Black Toro Capital has backed ice-cream manufacturer Farga Group, owner of the Farggi ice cream brand, to acquire rival La Menorquina’s Iberian production unit and distribution network from its founder-owners, according to a statement from the firm.

The combined company will become the leading Spanish ice-cream manufacturer by sales and volume, producing almost 50 million litres annually. It will also become the fifth largest manufacturer in Europe, the firm said.

Black Toro Capital has invested €40 million in the deal, structured through a combination of equity and convertible debt. The investment will be used for working capital, to cover integration costs and to restructure the balance sheet. 

Farggi has two business divisions; the industrial division, which manufactures and distributes branded and private label ice-cream products and accounts for 60 percent of sales; and the retail division, which includes a branded retail chain with 61 locations in major cities, international airports and high-end restaurants and accounts for 40 percent of sales.
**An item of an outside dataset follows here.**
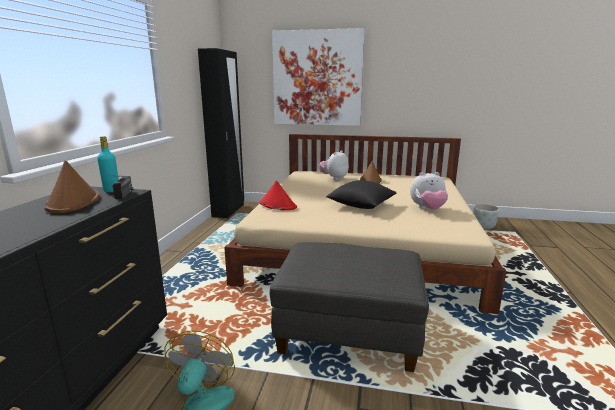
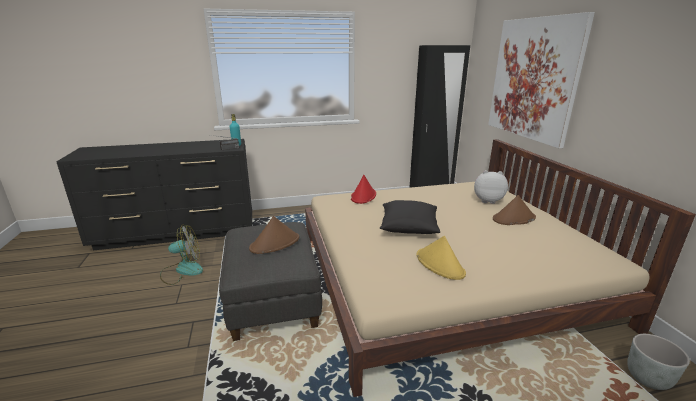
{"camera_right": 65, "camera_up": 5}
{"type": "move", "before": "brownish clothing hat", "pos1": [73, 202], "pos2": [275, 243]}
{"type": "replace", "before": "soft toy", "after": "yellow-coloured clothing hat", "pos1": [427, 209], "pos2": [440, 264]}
Farggi’s existing plant will be sold and all production will be combined into Menorquina’s facility to optimise utilisation. It is expected there will be significant cost synergies from the integration of the manufacturing facilities, as well as through the companies' complementary distribution channels. Manufacturing capacity is expected to increase from 30 percent to 60 percent in the combined company.

The combined company is expected to have more than €140 million in sales in 2017, and a total potential production capacity of 100 million litres.
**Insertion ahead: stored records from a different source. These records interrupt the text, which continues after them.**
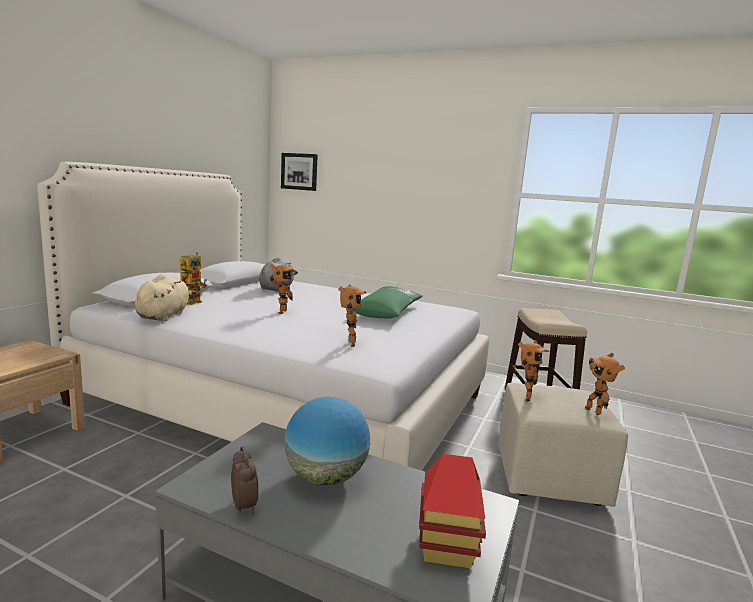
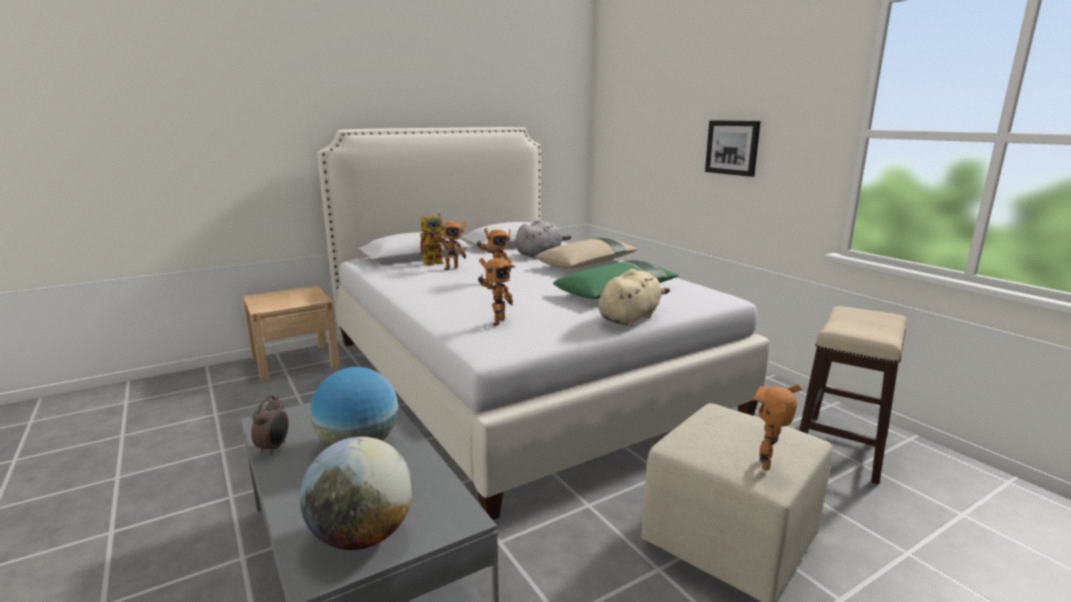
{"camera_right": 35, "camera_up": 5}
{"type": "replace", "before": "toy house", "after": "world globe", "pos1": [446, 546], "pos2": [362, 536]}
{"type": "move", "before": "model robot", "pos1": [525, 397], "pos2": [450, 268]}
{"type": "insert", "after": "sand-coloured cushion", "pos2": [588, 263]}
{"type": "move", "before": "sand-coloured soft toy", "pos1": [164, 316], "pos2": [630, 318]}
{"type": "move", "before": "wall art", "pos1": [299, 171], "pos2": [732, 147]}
“We are thrilled about the prospect of integrating such reputed brands as Farggi and Menorquina creating Spain’s leading ice-cream producer,” Black Toro managing partner Ramon Betolaza said in the statement. “Farggi and Menorquina’s industry knowledge combined with BTC’s expertise on the acquisition of business units are a guarantee of success.”
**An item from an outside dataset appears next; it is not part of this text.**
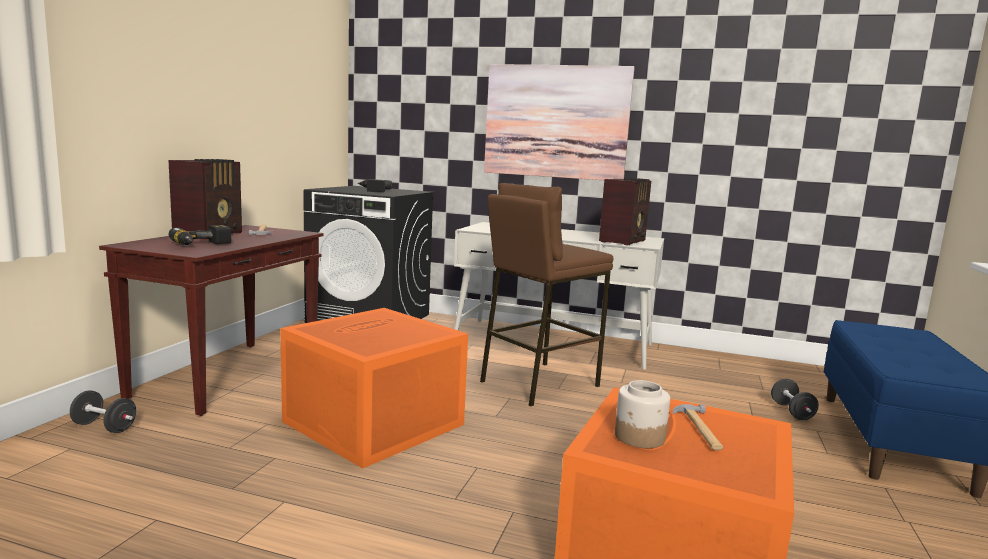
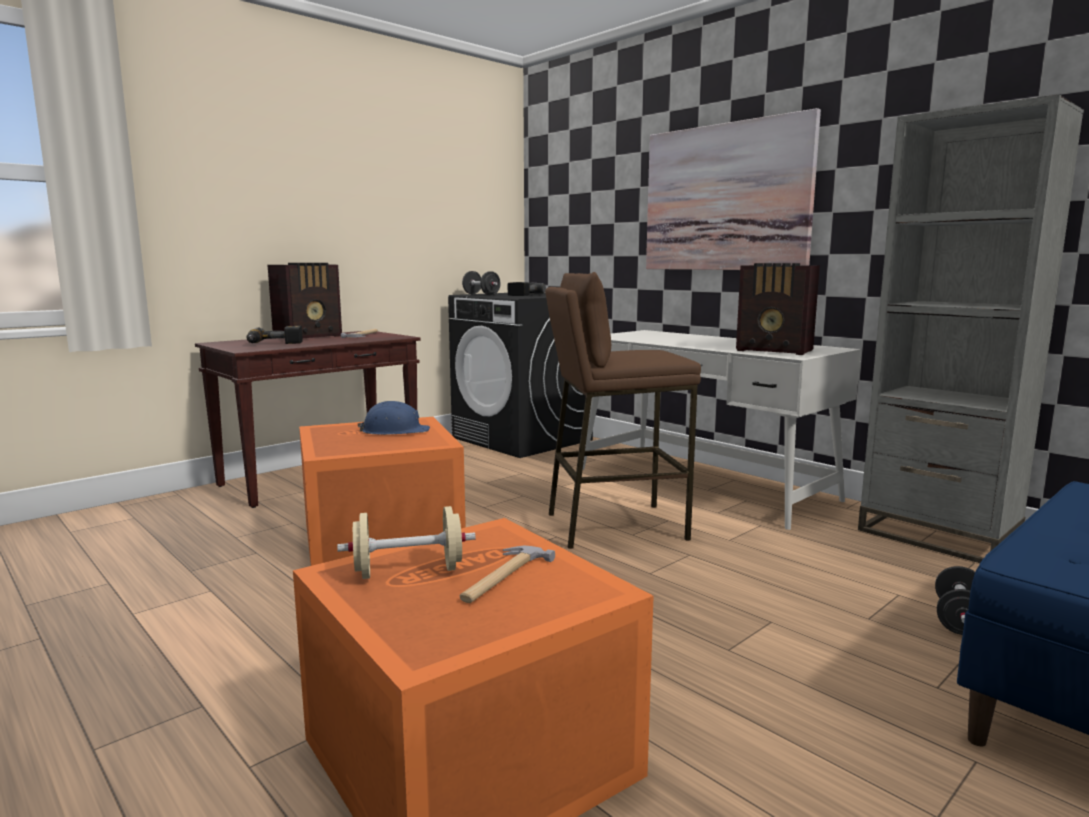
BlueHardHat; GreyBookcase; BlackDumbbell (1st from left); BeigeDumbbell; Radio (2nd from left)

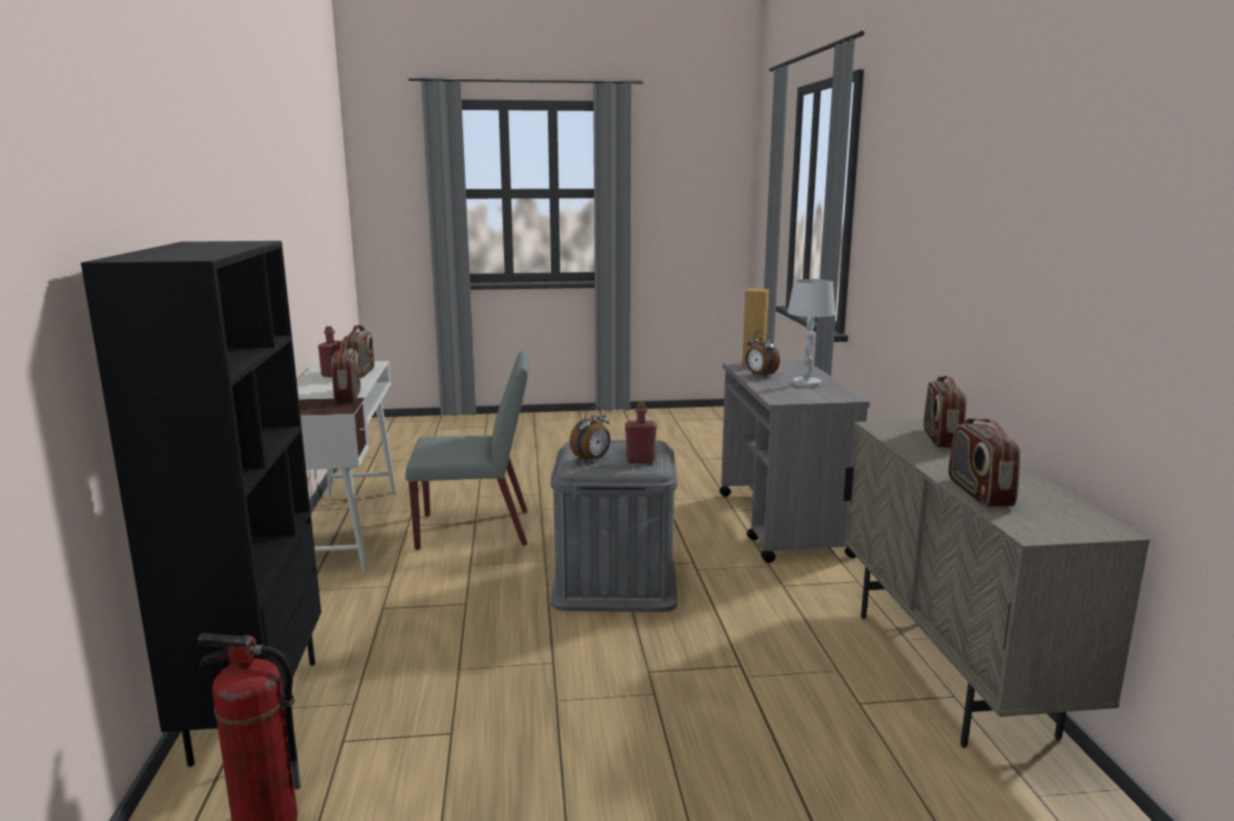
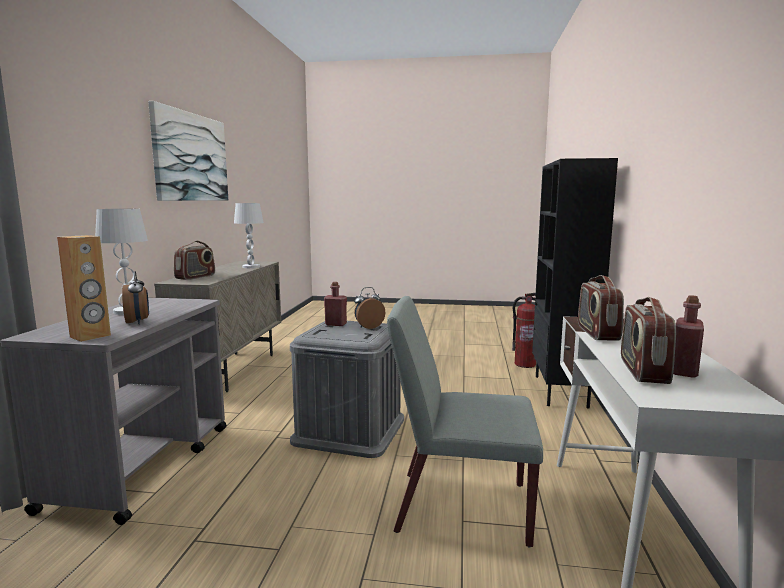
Picture; WhiteTableLamp (2nd from left)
This investment takes Black Toro Capital II to 78 percent invested. The fund closed on €235 million on 31 December. The fund was initially targeting €350 million, but the firm did not want to be in market for more than a year, and so decided to close the fund on €235 million, partner Jose Manuel de la Infiesta told Private Equity International in February.

Investors in the fund include the University of Michigan and Allstate Investments, the investment arm of US-based insurer Allstate, according to PEI data. The Black Toro Capital team made a GP commitment of €10 million.

Making both debt and equity investments, Black Toro Capital targets mid-sized businesses in Spain which have been abandoned by the traditional financial system. Many of these companies are owned by banks, which are seeking to reduce their exposure to such businesses as Spain’s financial sector undergoes an extensive restructuring in the wake of the 2008 crisis.

Other investments in Fund II include active pharmaceutical ingredient company Antibióticos de León; Carbures Group, which develops and produces carbon fibre composite structures for the aerospace, automotive and infrastructure markets; motorcycle group Torrot Gas-Gas; and women’s shoe retailer Marypaz.

Black Toro Capital has no firm plans to launch a successor vehicle at this point.